Il problema intrinseco alla pubblicizzazione di questi prodotti però può essere ricondotto banalmente al come venivano pubblicizzati e al presupposto stesso sul quale si fondava questa pubblicizzazione, ossia il fatto che l’odore naturale della vagina fosse qualcosa di sgradevole, umiliante e da nascondere, caricando le donne di un’ inutile quantità di vergogna intorno al loro corpo.

 

Prima di continuare, sentiamo però di dover fare uno statement importante: le vagine devono avere un odore e no, non devono profumare di fiori, zucchero, biscotti della nonna o qualsiasi altra cosa vi sia stata fatta credere. Ogni vagina ha un odore diverso, unico e, non sempre ricorda i prati fioriti: anzi, non dovrebbe neppure. 

 

Tramite l’uso di messaggi persuasivi e delle emozioni umane per influenzare le nostre decisioni di acquisto i prodotti di igiene intima femminile sono stati commercializzati dunque come la soluzione a un problema - di per sé inesistente - che nel tempo ha ampliato i propri confini anche ad ambiti come la femminilità in generale. In alcuni studi infatti è stato evidenziato come il linguaggio codificato usato da alcune aziende per promuovere, a fini di vendita, l’immagine della vagina perfetta abbia generato a lungo andare stigmi non solo inerenti all’odore vaginale, ma anche a temi come le funzioni corporee (come il ciclo mestruale e le perdite) e la sessualità.

Un caso particolarmente noto riguarda l’azienda Femfresh che legò l’immaginario della vagina “fresca e inodore" a quello di castità e purezza, convalidando e aggravando lo stereotipo della giovane ragazza innocente e virginale che si preparava alla prima notte di nozze utilizzando il loro deodorante prima dell’atto, allargando dunque lo spazio dalla sola “igiene” intima all’intera sessualità e alle norme sociali sul sesso.

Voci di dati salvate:
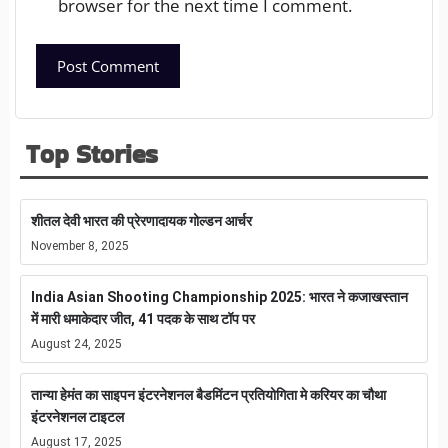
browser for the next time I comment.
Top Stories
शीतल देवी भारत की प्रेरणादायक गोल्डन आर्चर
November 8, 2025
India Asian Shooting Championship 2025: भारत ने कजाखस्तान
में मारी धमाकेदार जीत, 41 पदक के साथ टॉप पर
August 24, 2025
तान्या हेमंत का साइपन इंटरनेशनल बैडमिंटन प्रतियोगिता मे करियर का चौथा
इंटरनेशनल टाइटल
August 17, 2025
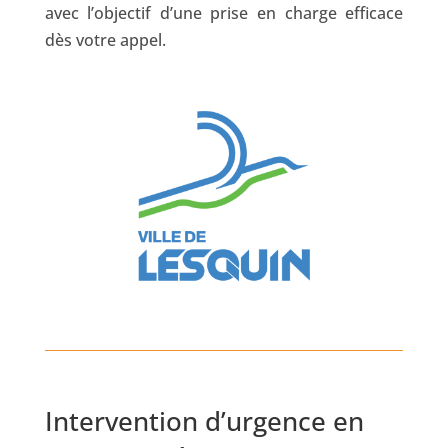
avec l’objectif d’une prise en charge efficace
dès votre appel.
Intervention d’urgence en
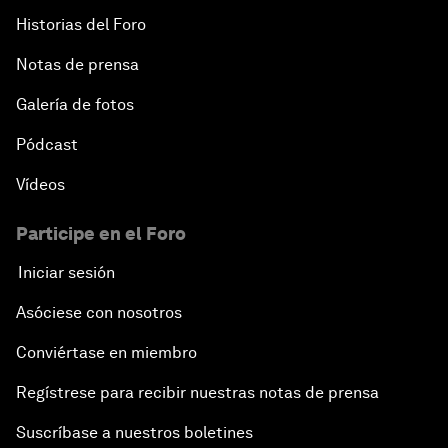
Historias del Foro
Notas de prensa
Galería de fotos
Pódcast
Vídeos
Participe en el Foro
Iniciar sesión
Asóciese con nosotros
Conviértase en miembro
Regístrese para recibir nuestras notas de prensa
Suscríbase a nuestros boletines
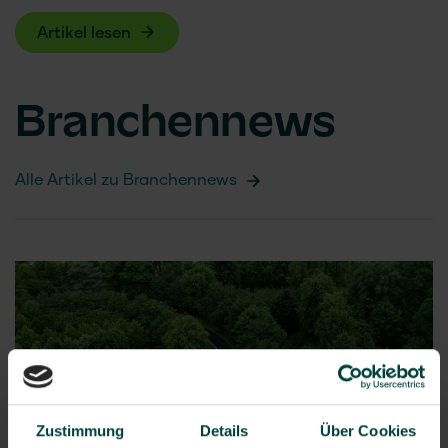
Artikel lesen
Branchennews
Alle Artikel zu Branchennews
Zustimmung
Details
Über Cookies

...

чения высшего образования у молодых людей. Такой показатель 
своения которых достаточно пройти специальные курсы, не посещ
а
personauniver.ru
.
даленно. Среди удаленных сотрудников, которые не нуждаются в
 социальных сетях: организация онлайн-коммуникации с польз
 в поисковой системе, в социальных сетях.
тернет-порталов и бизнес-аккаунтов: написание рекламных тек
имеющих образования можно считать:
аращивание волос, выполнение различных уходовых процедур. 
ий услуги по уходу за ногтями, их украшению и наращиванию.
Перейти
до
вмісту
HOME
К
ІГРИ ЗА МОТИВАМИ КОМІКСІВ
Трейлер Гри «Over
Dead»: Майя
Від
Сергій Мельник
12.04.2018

Compiti da svolgere:
[a] Rispondi a queste domande sul brano relativo alla pubblicità dei prodotti per l'igiene intima femminile:
(i) Su quale presupposto si fondava la pubblicizzazione di questi prodotti?
(ii) Quale azienda viene citata come caso particolarmente noto?
(iii) Secondo alcuni studi, oltre all'odore vaginale, a quali temi si sono estesi gli stigmi?
[b] Ricopia dal brano sulla pubblicità dei prodotti per l'igiene intima il passo che va da "Il problema intrinseco" fino a "non dovrebbe neppure." compreso.
[c] Scrivi il seguito del brano sulla pubblicità dei prodotti per l'igiene intima femminile, partendo dopo la sua ultima frase.
Il materiale proviene da un'altra fonte.

Risposte ai compiti:
[a]
(i) Sul presupposto che l'odore naturale della vagina fosse qualcosa di sgradevole, umiliante e da nascondere.
(ii) Femfresh.
(iii) Alle funzioni corporee, come il ciclo mestruale e le perdite, e alla sessualità.

[b]
Il problema intrinseco alla pubblicizzazione di questi prodotti però può essere ricondotto banalmente al come venivano pubblicizzati e al presupposto stesso sul quale si fondava questa pubblicizzazione, ossia il fatto che l’odore naturale della vagina fosse qualcosa di sgradevole, umiliante e da nascondere, caricando le donne di un’ inutile quantità di vergogna intorno al loro corpo.

 

Prima di continuare, sentiamo però di dover fare uno statement importante: le vagine devono avere un odore e no, non devono profumare di fiori, zucchero, biscotti della nonna o qualsiasi altra cosa vi sia stata fatta credere. Ogni vagina ha un odore diverso, unico e, non sempre ricorda i prati fioriti: anzi, non dovrebbe neppure.

[c]
Negli ultimi decenni, il mercato ha subito una rivoluzione radicale, adattando i propri prodotti alla richiesta reale dei consumatori, sia dal punto di vista comunicativo (discostandosi della retorica tossica che li ha accompagnati in passato), sia dal punto di vista dei bisogni effettivi delle donne, che hanno abbracciato l'idea di un'igiene intima sicura per le proprie vulve, evitando l'uso eccessivo di prodotti profumati e educando sé stesse e gli altri sulla normalità e bellezza del corpo femminile. Ovviamente, a questo proposito non possiamo non dedicare uno spazio apposito - prendendolo come campione - al nuovo detergente intimo di This, Unique, che rappresenta l’esempio perfetto di come un prodotto al giorno d’oggi dovrebbe essere e di quali valori dovrebbe trasmettere. In linea con tutta la filosofia del brand, che si prodiga per abbattere lo stigma e la vergogna che circonda il ciclo mestruale & co, aumentando la consapevolezza ed eliminando i tabù tramite le proprie piattaforme, anche il detergente è stato formulato per rispettare al 100% le nostre zone intime, garantendo una pulizia efficace mentre mantiene l'equilibrio delle mucose. Infuso con estratti naturali di Croton Lechleri e ingredienti biologici, è ideale per l'uso quotidiano e il suo leggero profumo non è invasivo e non mira a modificare o mimetizzare il nostro odore, bensì a donare una sensazione di freschezza e protezione durature.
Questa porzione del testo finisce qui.